There’s The Empire Strikes Back (although I must admit on any given day I waffle between calling the original or this the Best).
I believe The Two Towers is the best of the Lord of the Rings Movies. It is the most watchable and has the tightest story.
Dragons of Winter Night is the best of the Dragonlance Chronicles Novels. The two parallel adventures are exciting and it avoids the clunkiness of bringing D&D Mechanics to life in the first Novel and the kind of Anti Climatic ending of the third.
The Subtle Knife was my favorite of the His Dark Materials books. It seemed to be the fastest read of the three.
Gormenghast, the second novel in Mervyn Peake’s Gormenghast Trilogy. It introduces Professor Bellgrove and has the wonderful Wodehousian party scene at Irma Prunesquallor’s house. Plus the grotesque deaths of Cora and Clarice, Steerpike’s murder spree, and Titus’ triumph.

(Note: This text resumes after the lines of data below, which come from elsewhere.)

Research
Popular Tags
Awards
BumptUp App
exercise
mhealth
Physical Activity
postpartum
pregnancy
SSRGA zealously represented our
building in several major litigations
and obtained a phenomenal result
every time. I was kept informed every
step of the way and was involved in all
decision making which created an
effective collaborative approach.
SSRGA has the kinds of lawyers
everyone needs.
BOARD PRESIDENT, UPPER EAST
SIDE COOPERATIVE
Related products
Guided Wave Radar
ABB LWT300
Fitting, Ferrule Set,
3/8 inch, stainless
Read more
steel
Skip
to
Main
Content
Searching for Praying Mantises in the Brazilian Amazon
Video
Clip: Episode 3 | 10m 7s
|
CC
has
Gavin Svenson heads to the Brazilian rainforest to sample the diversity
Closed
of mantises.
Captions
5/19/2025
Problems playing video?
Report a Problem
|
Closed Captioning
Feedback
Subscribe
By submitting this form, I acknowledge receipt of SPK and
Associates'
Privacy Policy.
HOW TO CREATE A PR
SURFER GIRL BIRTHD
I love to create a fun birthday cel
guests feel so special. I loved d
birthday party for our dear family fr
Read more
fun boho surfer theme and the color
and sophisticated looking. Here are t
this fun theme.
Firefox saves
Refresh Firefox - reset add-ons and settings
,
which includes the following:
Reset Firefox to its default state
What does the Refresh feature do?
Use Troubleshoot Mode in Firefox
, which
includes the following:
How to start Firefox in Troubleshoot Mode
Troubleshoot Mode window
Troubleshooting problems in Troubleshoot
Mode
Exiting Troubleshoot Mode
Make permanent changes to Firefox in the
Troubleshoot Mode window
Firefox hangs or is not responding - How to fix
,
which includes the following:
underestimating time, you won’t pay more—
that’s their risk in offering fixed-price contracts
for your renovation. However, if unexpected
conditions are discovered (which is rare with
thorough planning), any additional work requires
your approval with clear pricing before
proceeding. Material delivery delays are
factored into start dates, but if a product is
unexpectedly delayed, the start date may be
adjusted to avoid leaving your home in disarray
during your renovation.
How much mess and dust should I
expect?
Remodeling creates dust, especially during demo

Except it wasn’t supposed to BE a trilogy – the third book has little to do with the first two – and Peake had planned to continue the series indefinitely, but then got Parkinson’s and died young.

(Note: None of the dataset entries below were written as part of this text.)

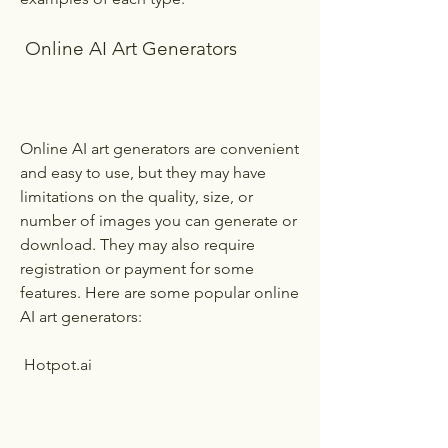
 Online AI Art Generators
Online AI art generators are convenient 
and easy to use, but they may have 
limitations on the quality, size, or 
number of images you can generate or 
download. They may also require 
registration or payment for some 
features. Here are some popular online 
AI art generators:
 Hotpot.ai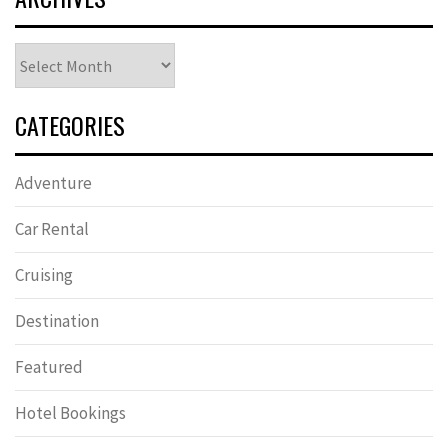
Archives
CATEGORIES
Adventure
Car Rental
Cruising
Destination
Featured
Hotel Bookings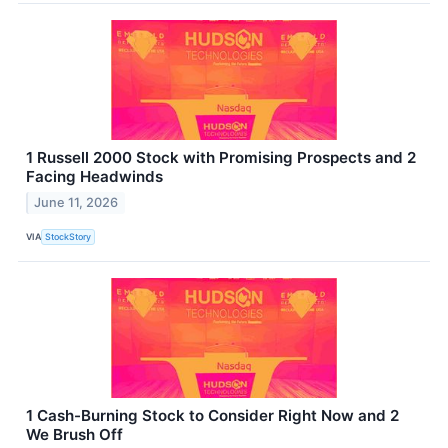
1 Russell 2000 Stock with Promising Prospects and 2
Facing Headwinds
June 11, 2026
VIA
StockStory
1 Cash-Burning Stock to Consider Right Now and 2
We Brush Off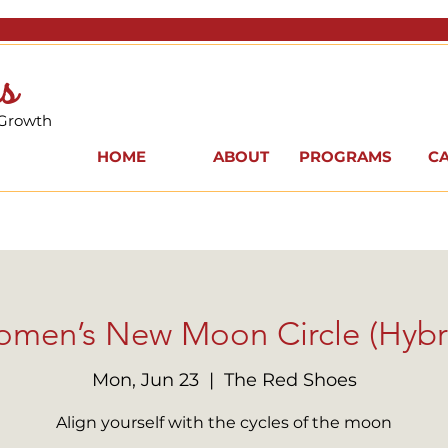
s
 Growth
HOME
ABOUT
PROGRAMS
C
men’s New Moon Circle (Hybr
Mon, Jun 23
  |  
The Red Shoes
Align yourself with the cycles of the moon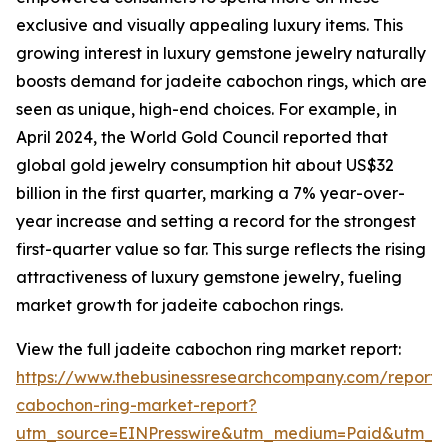
exclusive and visually appealing luxury items. This
growing interest in luxury gemstone jewelry naturally
boosts demand for jadeite cabochon rings, which are
seen as unique, high-end choices. For example, in
April 2024, the World Gold Council reported that
global gold jewelry consumption hit about US$32
billion in the first quarter, marking a 7% year-over-
year increase and setting a record for the strongest
first-quarter value so far. This surge reflects the rising
attractiveness of luxury gemstone jewelry, fueling
market growth for jadeite cabochon rings.
View the full jadeite cabochon ring market report:
https://www.thebusinessresearchcompany.com/report/
cabochon-ring-market-report?
utm_source=EINPresswire&utm_medium=Paid&utm_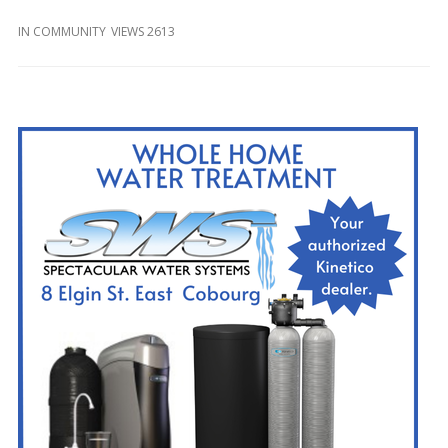
and
Beyond
IN
COMMUNITY
VIEWS 2613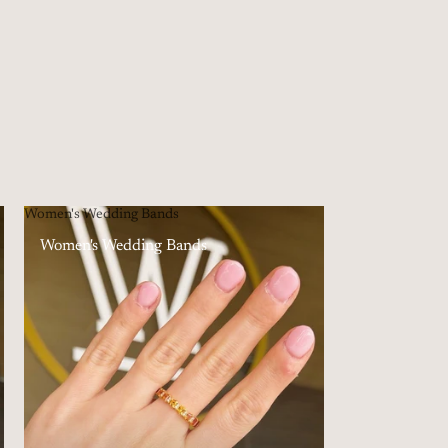
Women's Wedding Bands
Women's Wedding Bands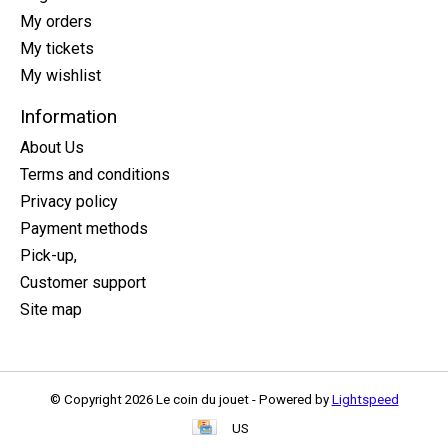
My orders
My tickets
My wishlist
Information
About Us
Terms and conditions
Privacy policy
Payment methods
Pick-up,
Customer support
Site map
© Copyright 2026 Le coin du jouet - Powered by
Lightspeed
US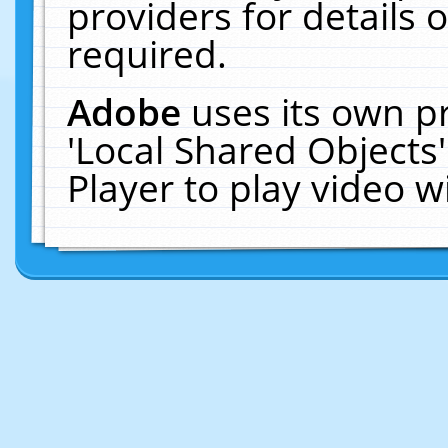
providers for details o
required.
Adobe
uses its own p
'Local Shared Objects
Player to play video 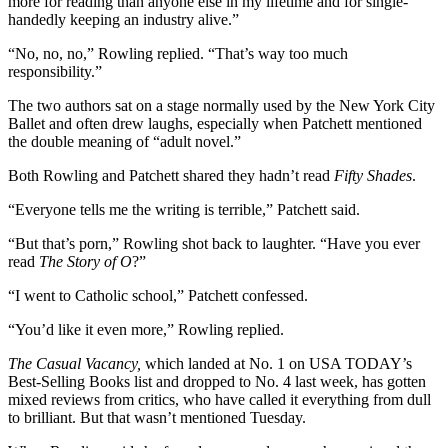
more for reading than anyone else in my lifetime and for single-
handedly keeping an industry alive.”
“No, no, no,” Rowling replied. “That’s way too much
responsibility.”
The two authors sat on a stage normally used by the New York City
Ballet and often drew laughs, especially when Patchett mentioned
the double meaning of “adult novel.”
Both Rowling and Patchett shared they hadn’t read
Fifty Shades
.
“Everyone tells me the writing is terrible,” Patchett said.
“But that’s porn,” Rowling shot back to laughter. “Have you ever
read
The Story of O
?”
“I went to Catholic school,” Patchett confessed.
“You’d like it even more,” Rowling replied.
The Casual Vacancy,
which landed at No. 1 on USA TODAY’s
Best-Selling Books list and dropped to No. 4 last week, has gotten
mixed reviews from critics, who have called it everything from dull
to brilliant. But that wasn’t mentioned Tuesday.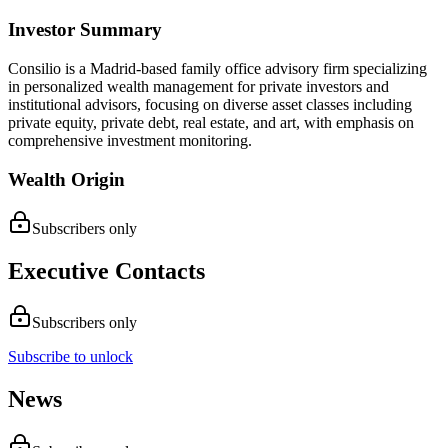
Investor Summary
Consilio is a Madrid-based family office advisory firm specializing
in personalized wealth management for private investors and
institutional advisors, focusing on diverse asset classes including
private equity, private debt, real estate, and art, with emphasis on
comprehensive investment monitoring.
Wealth Origin
Subscribers only
Executive Contacts
Subscribers only
Subscribe to unlock
News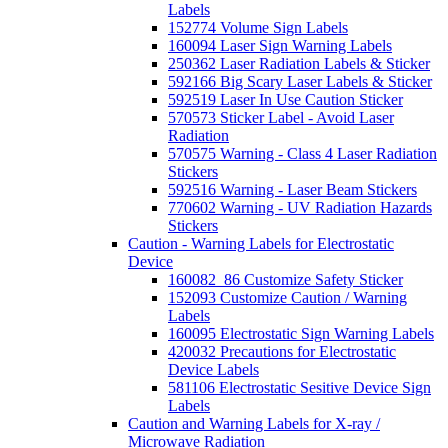
Labels
152774 Volume Sign Labels
160094 Laser Sign Warning Labels
250362 Laser Radiation Labels & Sticker
592166 Big Scary Laser Labels & Sticker
592519 Laser In Use Caution Sticker
570573 Sticker Label - Avoid Laser
Radiation
570575 Warning - Class 4 Laser Radiation
Stickers
592516 Warning - Laser Beam Stickers
770602 Warning - UV Radiation Hazards
Stickers
Caution - Warning Labels for Electrostatic
Device
160082_86 Customize Safety Sticker
152093 Customize Caution / Warning
Labels
160095 Electrostatic Sign Warning Labels
420032 Precautions for Electrostatic
Device Labels
581106 Electrostatic Sesitive Device Sign
Labels
Caution and Warning Labels for X-ray /
Microwave Radiation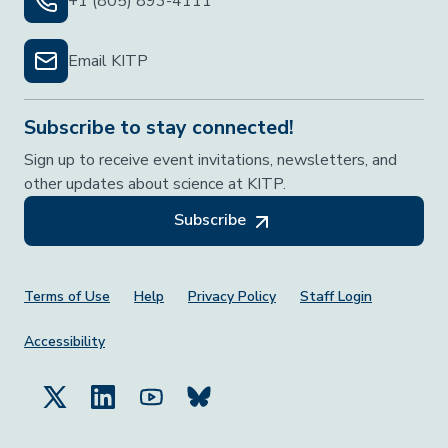
+1 (805) 893-4111
Email KITP
Subscribe to stay connected!
Sign up to receive event invitations, newsletters, and
other updates about science at KITP.
Subscribe
Footer Menu
Terms of Use
Help
Privacy Policy
Staff Login
Accessibility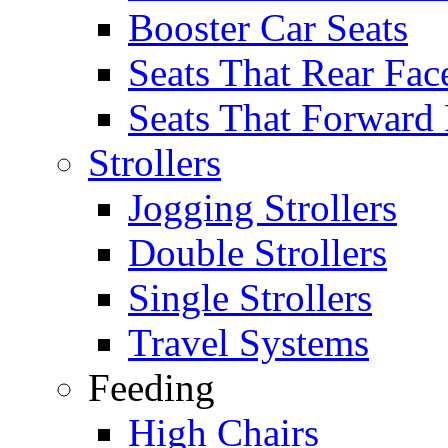
Booster Car Seats
Seats That Rear Fac
Seats That Forward
Strollers
Jogging Strollers
Double Strollers
Single Strollers
Travel Systems
Feeding
High Chairs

I really enjoyed David Brin’s Startide Rising. Then was pleased to discover it the middle book in a series of 3. (Set in the same universe–not quite a trilogy.) Then I found the other two; the first one I’d read was far superior to either.
I think he did a “trilogy” set in that universe a bit later. Didn’t bother…

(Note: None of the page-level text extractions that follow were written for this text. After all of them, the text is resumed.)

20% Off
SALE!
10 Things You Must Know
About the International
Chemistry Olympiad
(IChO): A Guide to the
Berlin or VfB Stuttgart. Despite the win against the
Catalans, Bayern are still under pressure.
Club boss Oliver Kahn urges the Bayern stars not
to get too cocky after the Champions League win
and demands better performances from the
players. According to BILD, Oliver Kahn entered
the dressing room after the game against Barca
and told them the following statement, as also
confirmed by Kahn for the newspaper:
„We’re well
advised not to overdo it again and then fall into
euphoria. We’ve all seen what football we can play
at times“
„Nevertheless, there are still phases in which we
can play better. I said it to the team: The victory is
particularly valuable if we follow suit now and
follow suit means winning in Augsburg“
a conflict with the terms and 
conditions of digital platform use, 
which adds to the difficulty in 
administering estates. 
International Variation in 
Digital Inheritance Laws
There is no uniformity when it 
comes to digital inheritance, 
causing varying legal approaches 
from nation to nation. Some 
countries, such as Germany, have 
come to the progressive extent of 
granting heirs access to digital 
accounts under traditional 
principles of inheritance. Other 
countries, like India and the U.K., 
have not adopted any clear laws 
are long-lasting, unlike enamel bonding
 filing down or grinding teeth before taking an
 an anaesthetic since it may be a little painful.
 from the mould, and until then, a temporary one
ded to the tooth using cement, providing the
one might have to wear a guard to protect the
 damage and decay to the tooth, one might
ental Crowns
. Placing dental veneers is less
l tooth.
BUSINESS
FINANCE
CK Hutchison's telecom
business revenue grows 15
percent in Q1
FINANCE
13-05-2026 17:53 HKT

The early Uplift books weren’t really a trilogy. They just got marketed that way when the series reached three books. But there was really no connection between the first three books other than they were set in the same background. They’re stand-alone novels that can be read in any order.
But Brin started to write a fourth book in the series which was going to be titled Sooner. However it grew in length and Brin decided to split it up into a genuine trilogy: Brightness Reef, Infinity’s Shore, and Heaven’s Reach.
I think The Bourne Supremacy is the best of the Bourne movies. The third was also really good but suffered from the lack of a truly worthy villain for Bourne.
I think the second movie in a franchise series is OFTEN the best one, simply because the first movie often has to spend a lot of time on the protagonist’s origins, which can be a bit of a drag.
Once that’s out of the way, a good writer and a good director can get down to telling a good, new story.
I hear that a lot, so it must be me; when I first saw TESB, I walked out of the theater feeling that it was a waste of time, nothing more than a space filler between the first and third movies. Maybe it’s because I feel that every movie (or novel) needs to have an ending, even if it’s just one part of a trilogy. Subsequent viewings haven’t changed my mind.
One of the main reasons, for me, is I think Star Wars deserves extra credit because it was first. When they created Star Wars they started with a blank page; when they created ESB they at least had Star Wars to work form.
Howard Whitehouse’s Misadventures of Emmaline and Rubberbones:
The first and third, The Strictest School in the World and The Island of Mad Scientists are amusing. The second, The Faceless Fiend, is hilarious. It’s one of the funniest books I’ve ever read.